With the rise of the internet, television, radios, and any other form of media, commercials have become more and more incorporated into our lives to the extent that some of us think nothing of them anymore. Some commercials push new ideas and break stereotypes and fixed roles in our society, and others enforce them. Some people don’t even notice them. One particular commercial is Cascade’s Platinum Dishwashing Pods. This commercial does an arguably excellent job of hiding the gender role in plain sight, but it’s there. It enforces the gender roles of women, the “old maid” stereotype, and the outdated values of women and their domesticity. This commercial features a woman who is doing the dishes with her son helping out, but she’s disappointed with the results when she finds the dishes dirty. She then stacks the dirty ones on her son’s arms in a humorous sequence. This enforces the “old maid” stereotype that implied that it’s a woman’s job to wash the dishes and it’s up to a woman and only a woman to do it right.

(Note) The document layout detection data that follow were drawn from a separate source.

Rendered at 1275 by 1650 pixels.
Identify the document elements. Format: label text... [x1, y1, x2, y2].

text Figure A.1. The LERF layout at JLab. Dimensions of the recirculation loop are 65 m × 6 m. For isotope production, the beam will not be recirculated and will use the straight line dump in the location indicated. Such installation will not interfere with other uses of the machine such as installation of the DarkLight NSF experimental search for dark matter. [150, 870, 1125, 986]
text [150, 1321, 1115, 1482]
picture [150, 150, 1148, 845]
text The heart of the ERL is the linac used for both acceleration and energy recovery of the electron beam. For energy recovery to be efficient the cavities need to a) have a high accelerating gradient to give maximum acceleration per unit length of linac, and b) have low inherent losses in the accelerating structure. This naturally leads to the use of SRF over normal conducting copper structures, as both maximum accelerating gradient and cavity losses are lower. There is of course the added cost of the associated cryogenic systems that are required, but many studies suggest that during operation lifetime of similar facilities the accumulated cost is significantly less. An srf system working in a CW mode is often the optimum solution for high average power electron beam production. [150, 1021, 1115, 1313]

This ad enforces the old stereotype that a woman’s place is to be cleaning the house, a stereotype common in the mid 1900’s. When she finds the dishes dirty, she stacks them up in the son’s arms while saying “No, no, no, nope”. The way that the woman shuns her son for not doing it right, implies the “never send a man to do a woman’s job stereotype”, which enforces the gender roles even more.
Along with this sequence of events, the commercial has a voice over as well. In the beginning, the voice over says “baked on alfredo?”, which is showing that this is what they had for dinner and why the dishes are dirty, but it also implies that the woman was the one that cooked the dinner, another gender role of the domesticity of women.
The commercial ends with the woman smiling at the clean dishes as a result of the commercial’s product (the detergent pods). Yet again, enforcing the old maid stereotype, she remarks “Nice!” when she sees the clean dish, pushing the idea of “a job well done”.
In the end, this commercial although less than thirty seconds long, is full of these stereotypes, gender roles, and old values. In particular, the “old maid”, the domestic woman, and the gender roles of the woman being in charge of cleaning the house.